「民衆の間で」★

新約聖書 使徒言行録5章12節ー16節

ユダヤ当局と一回目の衝突後の使徒たちの伝道活動の要約箇所。
使徒たちは「エルサレムを離れず」との復活の主の命令の下、伝道活動を展開する。まず、イスカリオテのユダを失ったため、「マティア」と呼ばれる人を弟子に選出することで態勢を整える。そして、「五旬節の日」に「一同は聖霊に満たされ」と、神が主体となり「天下のあらゆる国」の言葉で「神の偉大な業」が語られる。中心となるメッセージは十字架のイエスが父なる神により主なるメシアとされたことであった。また、「美しの門」に置かれていた「足の不自由な男」を「ナザレの人イエス・キリストの名」により癒し、立ちあがらせる「不思議な業」等も実践される。

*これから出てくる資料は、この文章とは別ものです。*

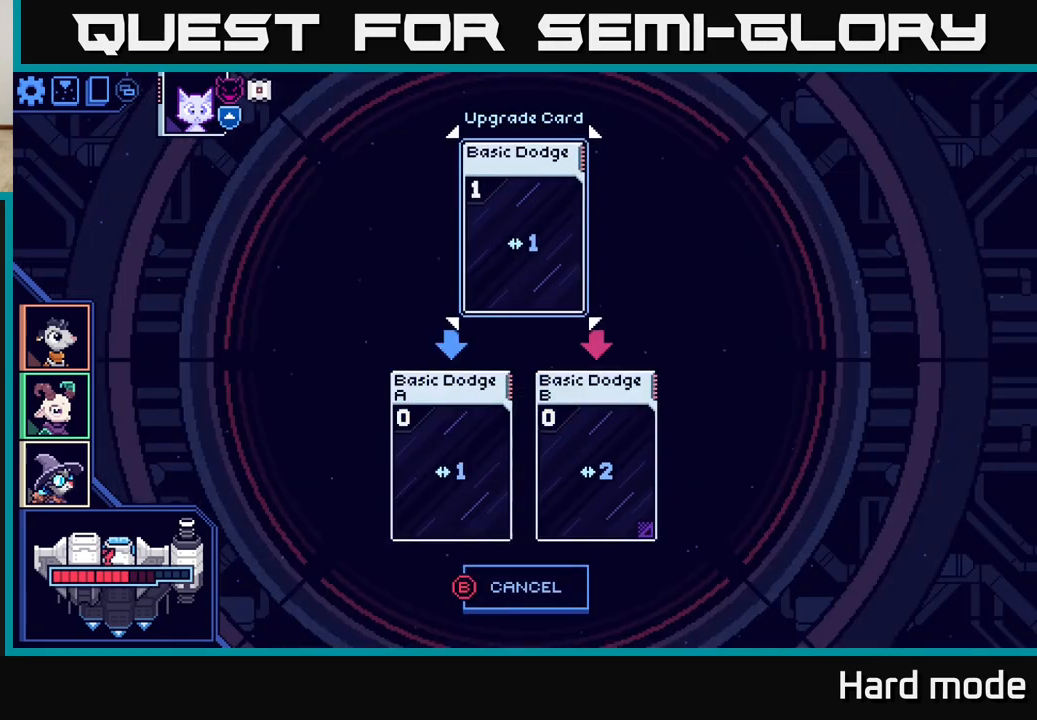
{"buttons": [], "left_stick": "center", "events": []}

それはエルサレム神殿が門の外に放置していた課題への挑戦であり、これまでの世界にない新しいサービス(奉仕)活動であった。
ところが弟子たちの中心的な存在であるペトロとヨハネがユダヤ当局に逮捕され、「イエスの名」による伝道の中止を命じられるという危機に直面する。しかし「神に従わないであなたがたに従うことが、神の前に正しいかどうか判断して下さい。」と宣言し、活動を継続する。

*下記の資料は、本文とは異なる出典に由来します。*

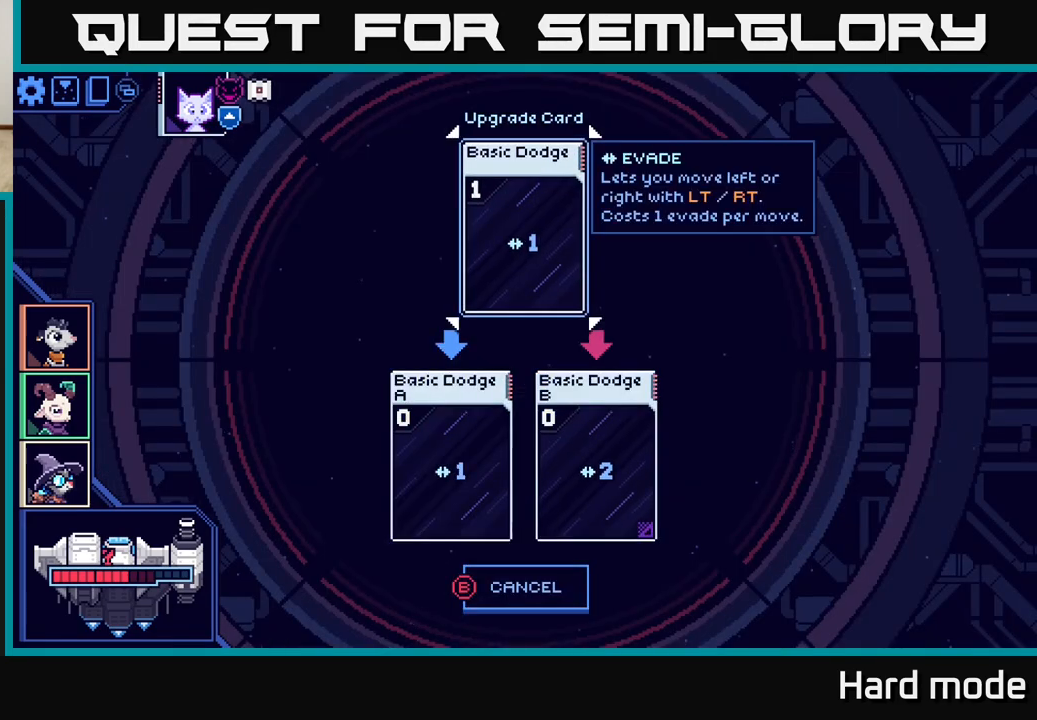
{"buttons": [], "left_stick": "center", "events": []}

彼らを称賛する民衆は、当初「あえて仲間に加わる」ことはなかったが、次第に「多くの男女」が主を信じるようになってゆく。特に女性が仲間に加えられるということはそれまでのユダヤ教の伝道になく、この点でも新しいサービスが実践されてゆく。それは、生前のイエスの仲間にはすでに女性がいたこととも関係する。つまり、弟子たちの活動はイエスの伝道の継続であったということである。

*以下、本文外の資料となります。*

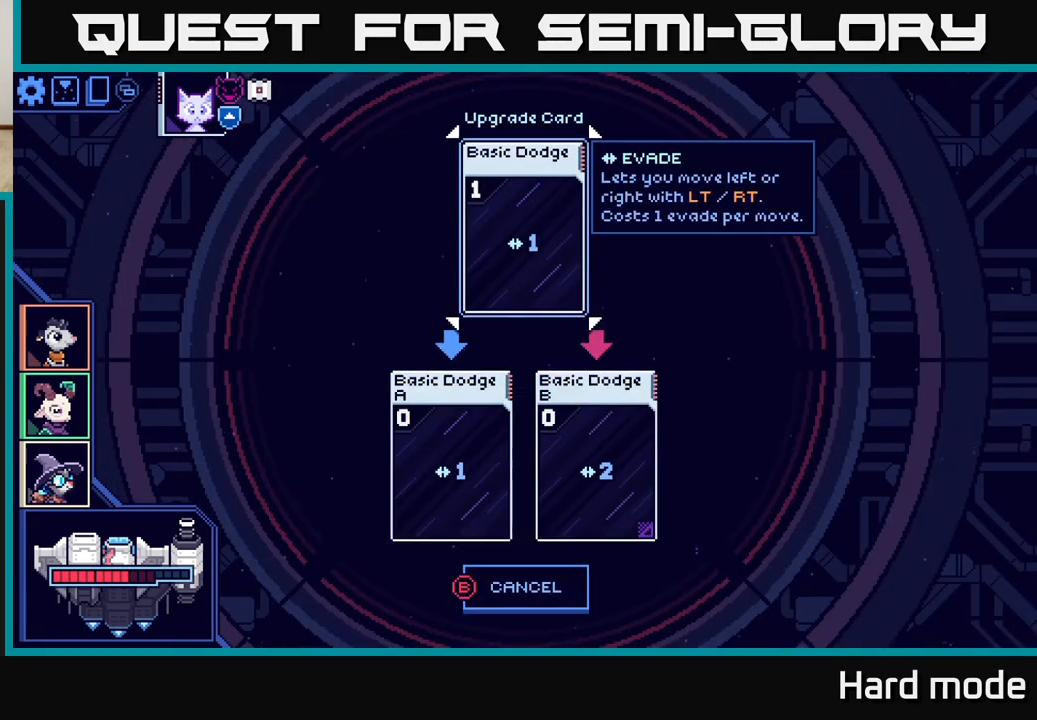
{"buttons": [], "left_stick": "center", "events": [[300, "left_stick", "down"], [500, "left_stick", "center"]]}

伝道活動の場は「大通り」「エルサレム付近」と拡大してゆき、イエスの福音があらゆる枠を越えてゆくものであることが証されてゆく。また、民衆の苦悩からかけ離れていない伝道、それが初代教会の働きであった
伝道とは「あえて仲間に加わろうとしない」」民衆が対象で、ヨハネ福音書の言葉で言えば、「この囲いに入っていないほかの羊」である。それは私たちの家族、地域住民、会社の同僚、学校の友人などである。それらの兄弟姉妹は「囲いの外」の羊たちであり、神が私たちに備えた隣人なのである。